Judge with No Agricultural Background Sides with Animal Rights Organizations
The Hon. Christina A. Snyder handed NAMI, U.S. agriculture and the Constitution a major defeat in a hearing on November 18, 2019. Judge Snyder did not agree with NAMI’s argument that Proposition 12 was unconstitutional and violated the Commerce Clause. Instead, she sided with the Animal Rights groups’ arguments. Judge Snyder also ruled to allow Compassion Over Killing and a coalition of animal rights groups led by HSUS to intervene in NAMI’s lawsuit as defendants alongside the state of California.
It is important to note that Judge Snyder was born in Los Angeles, attended Pomona College, a private liberal arts school now known as the Claremont colleges. She attended Stanford Law School where she received her Juris Doctor and then worked in law firms specializing in entertainment law, high stakes litigation and antitrust law. She currently resides in Los Angeles and is a member of the Beverly Hills Bar Association. She does not appear to have any experience or background in animal agriculture, or livestock health and welfare.
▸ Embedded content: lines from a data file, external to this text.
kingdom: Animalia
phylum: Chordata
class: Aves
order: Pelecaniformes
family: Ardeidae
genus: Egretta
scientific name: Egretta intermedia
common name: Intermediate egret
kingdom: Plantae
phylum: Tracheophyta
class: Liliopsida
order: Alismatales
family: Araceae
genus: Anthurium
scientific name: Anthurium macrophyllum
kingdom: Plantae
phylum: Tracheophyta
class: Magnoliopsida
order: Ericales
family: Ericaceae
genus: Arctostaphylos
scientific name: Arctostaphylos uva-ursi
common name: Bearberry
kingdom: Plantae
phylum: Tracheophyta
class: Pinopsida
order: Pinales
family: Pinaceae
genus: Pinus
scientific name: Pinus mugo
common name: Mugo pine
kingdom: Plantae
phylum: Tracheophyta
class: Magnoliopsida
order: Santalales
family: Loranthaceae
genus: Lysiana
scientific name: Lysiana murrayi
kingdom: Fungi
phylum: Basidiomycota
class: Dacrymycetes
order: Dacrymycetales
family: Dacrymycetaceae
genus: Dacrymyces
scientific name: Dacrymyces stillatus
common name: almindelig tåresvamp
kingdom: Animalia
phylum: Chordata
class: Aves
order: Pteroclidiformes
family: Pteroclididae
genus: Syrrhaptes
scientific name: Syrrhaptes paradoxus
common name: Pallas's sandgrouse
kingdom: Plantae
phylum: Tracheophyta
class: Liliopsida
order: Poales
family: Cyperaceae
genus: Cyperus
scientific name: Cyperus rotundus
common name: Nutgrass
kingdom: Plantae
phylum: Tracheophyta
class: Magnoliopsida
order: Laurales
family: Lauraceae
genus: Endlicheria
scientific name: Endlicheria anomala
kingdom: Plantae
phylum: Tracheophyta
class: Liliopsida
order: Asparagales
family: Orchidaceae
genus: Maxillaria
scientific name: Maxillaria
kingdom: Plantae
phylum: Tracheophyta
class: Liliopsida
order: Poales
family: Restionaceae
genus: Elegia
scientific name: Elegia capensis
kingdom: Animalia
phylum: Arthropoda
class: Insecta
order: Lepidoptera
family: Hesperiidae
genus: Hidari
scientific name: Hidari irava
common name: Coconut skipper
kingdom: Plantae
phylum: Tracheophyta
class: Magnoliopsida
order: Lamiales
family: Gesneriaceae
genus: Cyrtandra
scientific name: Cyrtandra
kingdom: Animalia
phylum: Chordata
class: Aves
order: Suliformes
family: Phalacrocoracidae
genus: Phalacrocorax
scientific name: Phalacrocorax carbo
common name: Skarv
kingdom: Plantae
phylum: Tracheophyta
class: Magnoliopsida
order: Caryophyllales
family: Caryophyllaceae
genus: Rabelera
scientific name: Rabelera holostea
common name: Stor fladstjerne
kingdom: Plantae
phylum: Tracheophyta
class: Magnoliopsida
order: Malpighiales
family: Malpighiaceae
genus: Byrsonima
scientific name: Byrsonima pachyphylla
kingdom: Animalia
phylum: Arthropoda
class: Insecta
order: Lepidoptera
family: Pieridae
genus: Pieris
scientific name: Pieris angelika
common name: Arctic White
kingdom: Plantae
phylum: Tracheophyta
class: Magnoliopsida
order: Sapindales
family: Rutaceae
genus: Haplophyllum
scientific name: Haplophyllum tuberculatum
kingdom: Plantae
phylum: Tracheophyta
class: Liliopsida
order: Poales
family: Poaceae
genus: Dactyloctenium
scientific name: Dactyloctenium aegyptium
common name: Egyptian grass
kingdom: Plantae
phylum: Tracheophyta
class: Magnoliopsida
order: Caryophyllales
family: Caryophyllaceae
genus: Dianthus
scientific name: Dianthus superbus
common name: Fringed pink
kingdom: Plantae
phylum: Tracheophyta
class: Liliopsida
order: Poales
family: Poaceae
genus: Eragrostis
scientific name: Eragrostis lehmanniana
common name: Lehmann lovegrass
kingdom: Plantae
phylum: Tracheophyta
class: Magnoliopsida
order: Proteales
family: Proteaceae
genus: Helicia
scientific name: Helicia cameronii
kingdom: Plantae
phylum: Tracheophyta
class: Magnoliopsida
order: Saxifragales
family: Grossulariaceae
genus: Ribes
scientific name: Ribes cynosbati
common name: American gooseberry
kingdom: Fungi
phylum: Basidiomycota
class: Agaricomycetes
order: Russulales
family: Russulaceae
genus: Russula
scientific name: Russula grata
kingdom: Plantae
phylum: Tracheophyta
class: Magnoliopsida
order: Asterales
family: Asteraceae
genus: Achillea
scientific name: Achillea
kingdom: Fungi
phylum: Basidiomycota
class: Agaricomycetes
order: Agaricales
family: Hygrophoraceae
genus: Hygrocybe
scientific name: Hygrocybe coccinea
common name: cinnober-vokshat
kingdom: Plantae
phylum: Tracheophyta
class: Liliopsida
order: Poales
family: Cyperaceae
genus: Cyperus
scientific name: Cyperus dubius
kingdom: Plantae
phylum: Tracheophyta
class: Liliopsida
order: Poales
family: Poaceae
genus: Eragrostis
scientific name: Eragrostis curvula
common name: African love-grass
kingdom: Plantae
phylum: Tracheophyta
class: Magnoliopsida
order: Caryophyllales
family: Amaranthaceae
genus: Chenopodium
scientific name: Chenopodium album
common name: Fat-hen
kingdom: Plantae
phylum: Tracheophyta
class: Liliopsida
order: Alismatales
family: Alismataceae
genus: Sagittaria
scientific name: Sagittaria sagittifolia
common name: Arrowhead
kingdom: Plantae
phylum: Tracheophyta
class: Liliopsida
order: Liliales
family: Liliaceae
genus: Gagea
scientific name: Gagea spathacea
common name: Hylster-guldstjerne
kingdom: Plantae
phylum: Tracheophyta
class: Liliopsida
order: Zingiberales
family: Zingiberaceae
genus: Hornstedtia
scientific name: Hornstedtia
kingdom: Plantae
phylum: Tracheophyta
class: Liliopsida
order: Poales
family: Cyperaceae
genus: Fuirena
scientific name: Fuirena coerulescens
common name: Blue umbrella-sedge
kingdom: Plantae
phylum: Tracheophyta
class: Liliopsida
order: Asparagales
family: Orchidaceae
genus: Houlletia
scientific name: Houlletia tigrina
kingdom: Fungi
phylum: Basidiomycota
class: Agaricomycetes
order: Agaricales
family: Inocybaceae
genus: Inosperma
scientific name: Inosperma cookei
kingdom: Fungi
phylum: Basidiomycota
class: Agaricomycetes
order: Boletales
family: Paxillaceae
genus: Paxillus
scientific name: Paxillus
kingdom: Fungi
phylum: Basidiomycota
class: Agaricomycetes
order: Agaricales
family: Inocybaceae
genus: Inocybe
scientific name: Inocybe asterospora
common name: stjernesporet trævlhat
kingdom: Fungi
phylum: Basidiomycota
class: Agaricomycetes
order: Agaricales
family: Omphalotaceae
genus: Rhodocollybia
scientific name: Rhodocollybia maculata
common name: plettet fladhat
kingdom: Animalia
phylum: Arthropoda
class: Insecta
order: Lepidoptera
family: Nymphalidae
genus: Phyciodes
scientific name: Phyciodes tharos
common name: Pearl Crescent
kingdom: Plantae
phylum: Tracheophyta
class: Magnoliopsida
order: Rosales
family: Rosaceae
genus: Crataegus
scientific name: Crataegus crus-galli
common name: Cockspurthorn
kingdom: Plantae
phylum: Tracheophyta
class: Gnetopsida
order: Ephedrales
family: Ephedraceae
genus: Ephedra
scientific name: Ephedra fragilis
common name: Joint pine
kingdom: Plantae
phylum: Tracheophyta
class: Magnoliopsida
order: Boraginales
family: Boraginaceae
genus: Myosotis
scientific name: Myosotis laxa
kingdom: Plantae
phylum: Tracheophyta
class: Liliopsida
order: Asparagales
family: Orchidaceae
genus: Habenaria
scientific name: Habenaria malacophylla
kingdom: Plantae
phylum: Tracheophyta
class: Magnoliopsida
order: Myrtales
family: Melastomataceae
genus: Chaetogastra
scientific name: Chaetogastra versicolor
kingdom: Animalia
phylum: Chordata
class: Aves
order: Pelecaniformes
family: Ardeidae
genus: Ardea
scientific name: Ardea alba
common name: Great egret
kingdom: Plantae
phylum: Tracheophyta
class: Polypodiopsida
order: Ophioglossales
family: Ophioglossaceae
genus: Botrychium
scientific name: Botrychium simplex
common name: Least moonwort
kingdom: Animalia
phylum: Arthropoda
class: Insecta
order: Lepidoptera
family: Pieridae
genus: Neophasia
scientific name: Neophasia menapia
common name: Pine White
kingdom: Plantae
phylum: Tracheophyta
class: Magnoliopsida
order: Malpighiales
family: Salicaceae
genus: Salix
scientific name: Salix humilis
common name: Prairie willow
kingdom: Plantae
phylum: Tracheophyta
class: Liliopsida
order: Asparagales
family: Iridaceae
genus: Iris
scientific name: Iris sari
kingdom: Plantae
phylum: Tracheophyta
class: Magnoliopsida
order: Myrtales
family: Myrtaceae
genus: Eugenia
California Families will Pay the Price
According to California’s own economic analysis, consumer prices are likely to increase. Producers will have to expand existing facilities or construct new animal housing to meet Prop 12’s nonstandard regulations. These added long term costs will likely pass to the consumer. While there are some producers in California, due to increased and overbearing regulations, the numbers of pork, dairy, egg and veal producers in the state has already drastically reduced in recent years. More animal protein products than ever are being imported to California from out of state. There is no doubt some out of state producers will choose not to import their food products to California due to the cost to meet Prop 12’s nonstandard requirements. With the lack of choices and reduced availability of these food items, supply and demand theory predicts that the cost of pork, veal, and eggs will increase exponentially. When protein sources become too expensive, low income families with growing children that are already having difficulty affording the high cost of living in California will be hit the hardest.

What’s Next
According to Sarah Little, Vice President of Communications at NAMI “We will review the ruling and consider our options, which include an appeal to the US Court of Appeals for the Ninth Circuit.”

Protect The Harvest will continue to follow this story and will keep our readers updated.